Collected data:
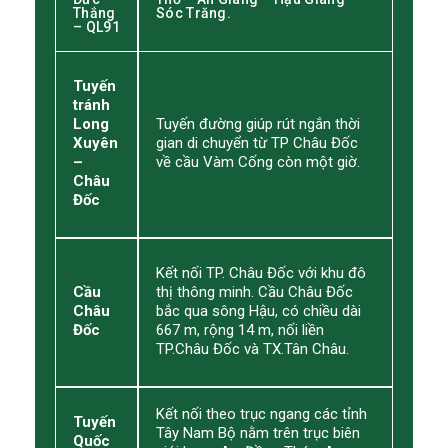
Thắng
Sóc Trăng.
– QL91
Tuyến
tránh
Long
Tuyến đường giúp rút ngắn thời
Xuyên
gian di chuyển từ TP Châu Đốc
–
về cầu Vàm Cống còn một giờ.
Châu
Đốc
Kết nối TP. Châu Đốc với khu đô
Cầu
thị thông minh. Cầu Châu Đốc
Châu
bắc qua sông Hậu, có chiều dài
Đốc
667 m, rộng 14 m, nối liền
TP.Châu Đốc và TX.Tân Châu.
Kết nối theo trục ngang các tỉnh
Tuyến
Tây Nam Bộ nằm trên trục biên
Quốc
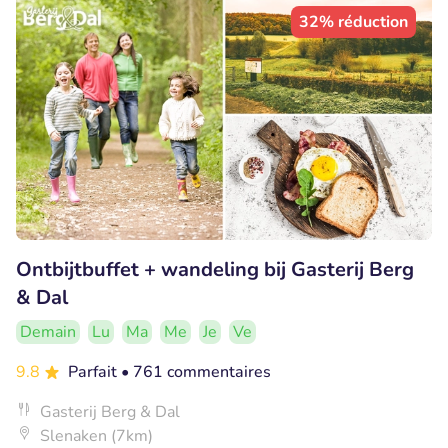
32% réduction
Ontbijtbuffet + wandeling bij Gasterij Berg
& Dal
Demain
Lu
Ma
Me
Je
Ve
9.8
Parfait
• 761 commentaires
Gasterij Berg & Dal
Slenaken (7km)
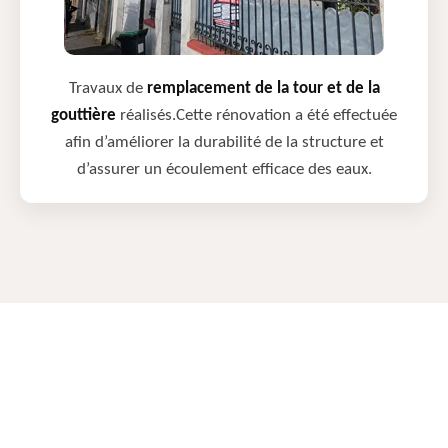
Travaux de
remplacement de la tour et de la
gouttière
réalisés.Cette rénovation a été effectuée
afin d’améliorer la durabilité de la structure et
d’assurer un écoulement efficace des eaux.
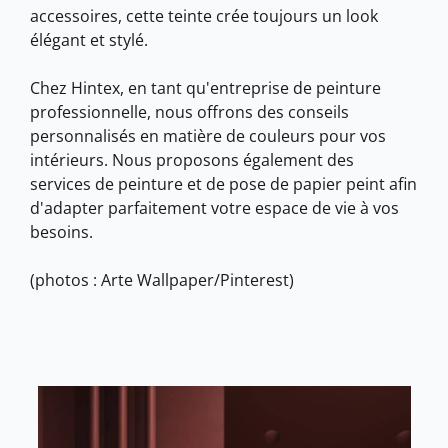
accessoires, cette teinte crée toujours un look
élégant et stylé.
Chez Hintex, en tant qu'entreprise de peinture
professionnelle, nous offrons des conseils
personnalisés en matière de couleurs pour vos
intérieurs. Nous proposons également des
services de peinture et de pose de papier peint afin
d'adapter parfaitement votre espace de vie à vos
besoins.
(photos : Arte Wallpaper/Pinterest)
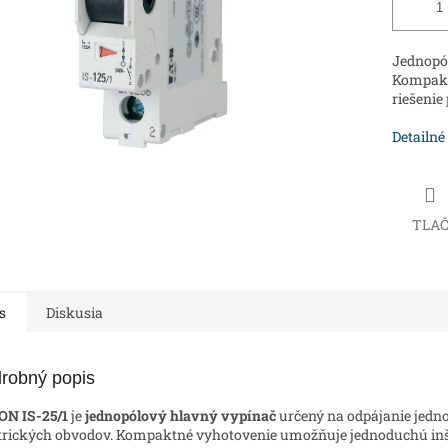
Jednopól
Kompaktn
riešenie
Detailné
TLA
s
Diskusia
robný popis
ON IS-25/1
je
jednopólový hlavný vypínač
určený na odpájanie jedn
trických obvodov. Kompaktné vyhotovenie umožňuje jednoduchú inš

Task: Show each line of the records that contains the string "afin". Case matters.

Result:
afin d’améliorer la durabilité de la structure et
services de peinture et de pose de papier peint afin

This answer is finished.